Let us begin with out simplified matching service; the company profits by matching buyers and sellers. To begin, the scenario we will use is that Alice, Bob, and Charlie place sell orders, and David places a buy order. When our domain expert Madhav receives this information, he uses his knowledge of the domain and recognizes that David's order should be matched with Bob's.
Let's rephrase this, using the ideas provided by Rinat, and focusing on the design of Madhav's interface to the matching process. Alice, Bob, Charlie, and David have placed their orders. Madhav's interface at this point shows the four unmatched orders; he reviews them, decides that Bob and David's orders match, and sends a message describing this decision to the system. When that decision reaches the projection, it updates the representation, and now shows two unmatched orders from Alice and Charlie, and the matched orders from Bob and David.
Repeating the exercise: if we consider the inputs of the system, then we see that Madhav's decision comes after four inputs.
So the system uses that information to build Madhav's view of the system. When Madhav reports his decision to the system, it rebuilds his view from five inputs:
With all five inputs represented in the view, Madhav can see his earlier decision to match the orders has been captured and persisted, so he doesn't need to repeat that work.
At this point in the demonstration, we don't have any intelligence built into the model. It's just capturing data; Udi Dahan might say that all we have here is a database. The database collects inputs; Madhav's interface is built by a simple function - given this collection of inputs, show that on the screen.
Now we start a new exercise, following the program suggested by Rinat; we learn from Madhav that within the business of matching, there are a lot of easy cases where we might be able to automate the decision. We're not trying to solve the whole problem yet; in this stage our ambitions are very small: we just want the interface to provide recommendations to Madhav for review. Ignore all the hard problems, don't do anything real, just highlight a possibility. We aren't changing the process at all - the inputs are the same that we saw before.
We might iterate a number of times on this, getting feedback from Madhav on the quality of the recommendations, until he announces that the recommendations are sufficiently reliable that they could be used to reduce his workload.
Now we start a new exercise, where we introduce time as an element. If there is a recommended match available, and Madhav does not override the recommendation within 10 seconds, then the system should automatically match the order.
We're introducing time into the model, and we want to do that with some care. In 1998, John Carmack told us
If you don't consider time an input value, think about it until you do -- it is an important concept
This teaches us that we should be thinking about introducing a new input into our process flow
Let's review the example, with this in mind. The orders arrive as before, and there are no significant changes to what we have seen before
But treating time as an input introduces an extra row before the match is made
While that seems simple enough, something arbitrary has crept in. For example, why would time be an input in only 10 second bursts?

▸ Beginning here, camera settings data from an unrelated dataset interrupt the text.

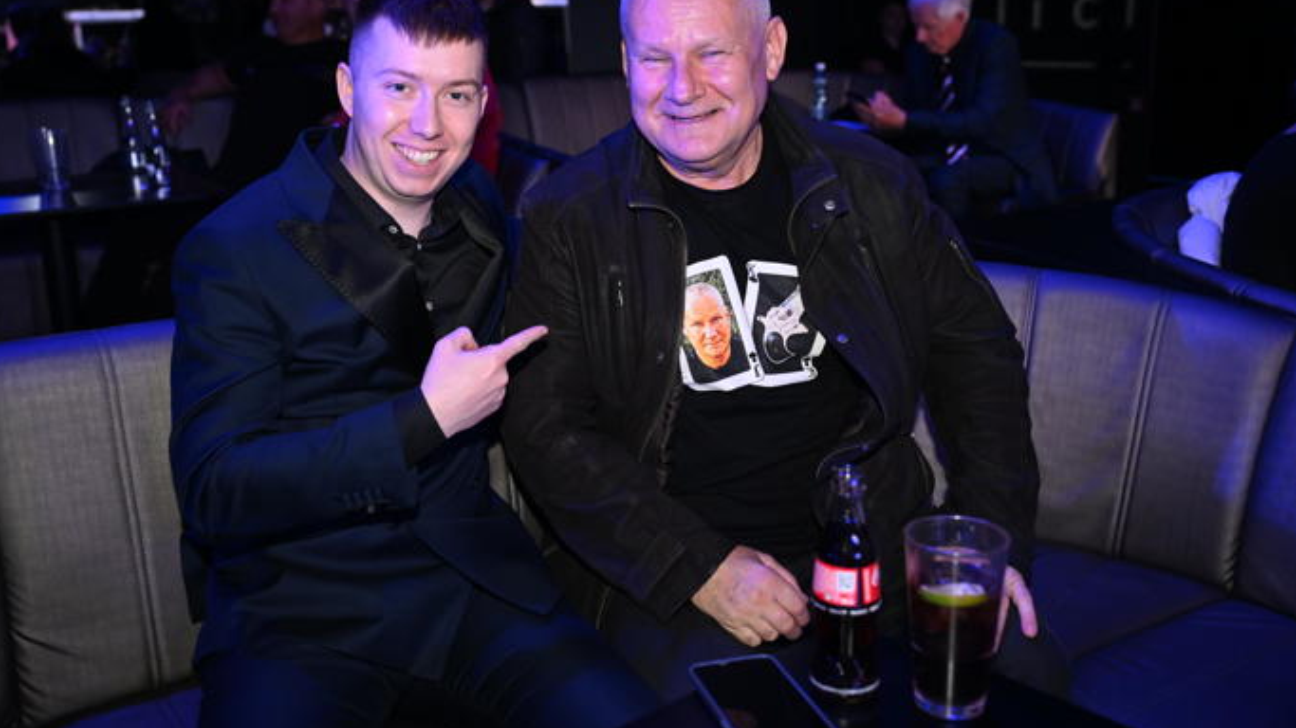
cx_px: 643
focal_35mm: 37
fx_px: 1255
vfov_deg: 32.3
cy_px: 307
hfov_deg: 54.6
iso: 2000
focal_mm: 34.5
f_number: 3.5
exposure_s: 1/125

Or perhaps it's a better separation of concerns to use a scheduler
And we start to notice that things are getting complicated; what's worse, they are getting complicated in a way that Madhav didn't care about when he was doing the work by hand.

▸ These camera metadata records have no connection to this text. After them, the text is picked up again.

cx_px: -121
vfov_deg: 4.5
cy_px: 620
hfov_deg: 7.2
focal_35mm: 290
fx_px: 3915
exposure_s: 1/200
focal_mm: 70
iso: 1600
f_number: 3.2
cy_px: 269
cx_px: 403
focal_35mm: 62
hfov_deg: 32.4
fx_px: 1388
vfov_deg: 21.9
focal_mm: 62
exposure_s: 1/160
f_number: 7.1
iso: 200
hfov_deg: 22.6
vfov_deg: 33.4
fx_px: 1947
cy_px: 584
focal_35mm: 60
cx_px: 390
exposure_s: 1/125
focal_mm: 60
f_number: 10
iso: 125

What's happening here is that we've confused "inputs" with "things that we should remember". We need to remember orders, we need to remember matches -- we saw that when Madhav was doing the work. But we don't need to remember time, or scheduling; those are just plumbing constructs we introduced to allow Madhav to intercede before the automation made an error.

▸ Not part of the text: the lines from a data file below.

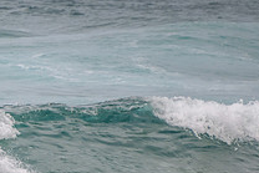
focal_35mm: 1533
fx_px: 11036
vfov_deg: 0.9
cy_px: 137
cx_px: -118
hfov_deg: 1.3
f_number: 5.6
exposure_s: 1/2000
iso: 220
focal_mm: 400
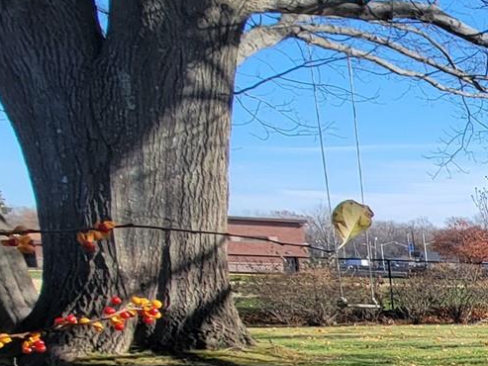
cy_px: 436
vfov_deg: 24.6
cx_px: 979
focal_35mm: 54
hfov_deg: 19.3
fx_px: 761
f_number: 2.2
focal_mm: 2.2
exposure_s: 1/866
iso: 50
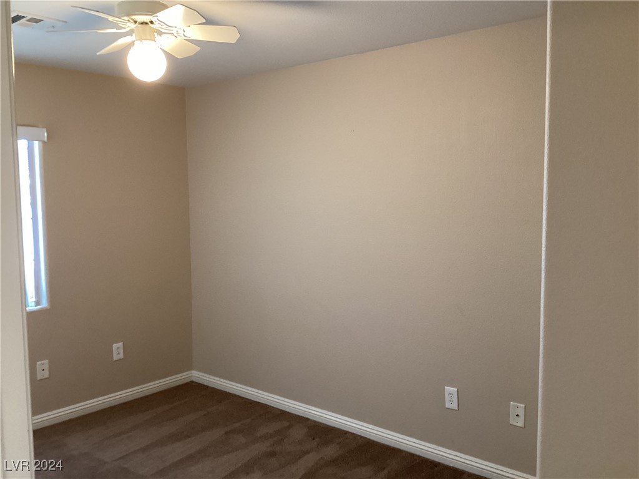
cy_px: 240
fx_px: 572
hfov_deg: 58.4
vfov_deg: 45.4
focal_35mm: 31
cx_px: 320
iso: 320
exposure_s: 1/40
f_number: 2.4
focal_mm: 3.3
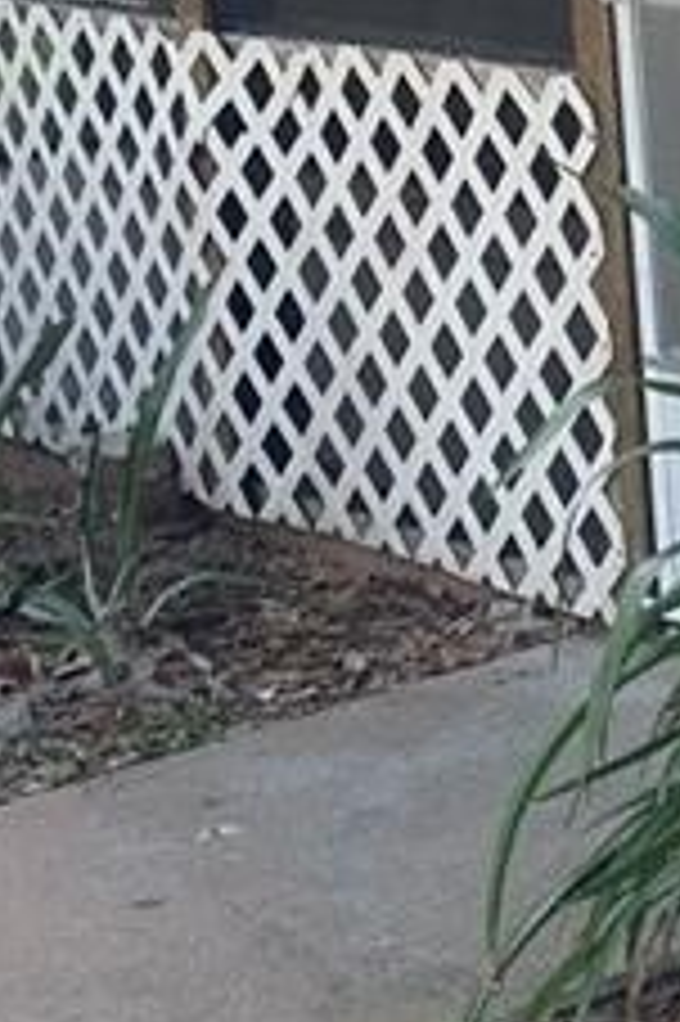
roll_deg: +5.0
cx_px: 1135
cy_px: -144
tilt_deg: -4.8
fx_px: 4058
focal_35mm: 143
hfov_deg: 9.2
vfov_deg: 14.0
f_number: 1.8
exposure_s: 1/471
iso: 25
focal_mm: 4.25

Inputs and thing we should remember were the same when our system was just a database. No, that's not quite right; they weren't the same, they were different things that looked the same. They were different things that happened to have the same representation because all of the complicated stuff was outside of the system. They diverged when we started making the system more intelligent.
With this revised idea, we have two different ways of thinking about the after situation; we can consider its inputs
Or instead we can think about its things to remember
"Inputs" and "Things to Remember" are really really lousy names, and those spellings don't really lend themselves well to the ubiquitous language of domain modeling. To remain in consistent alignment with the literate, we should use the more common terminology: commands and events.
In the design described so far, we happen to have an alignment of commands and events that is one to one. To illustrate, we can think of the work thus far as an enumeration of database transactions, that look something like:
In the next exercise, consider what would happen if we tried to introduce as an invariant that there should be no easily matched items (following the rules we were previously taught by Madhav) left unmatched. In other words, when David's order arrives, it should be immediately matched with Bob's, rather than waiting 10 seconds. That means that one command (the input of David's order) produces two different events; one to capture the observation of David's order, the other to capture the decision made by the automation as a proxy for Madhav.
The motivation for treating these as two separate events is this: it most closely aligns with the events we were generating when Madhav was making all of the decisions himself. Whether we use Madhav in the loop making the decisions, or simply reviewing scheduled decisions, or leaving all of the decisions to the automation, the captured list of events is the same. That in turn means that these different variations in implementation here do not impact the other implementations at all. We're limiting the impact of the change by ensuring the the observable results are consistent in all three cases.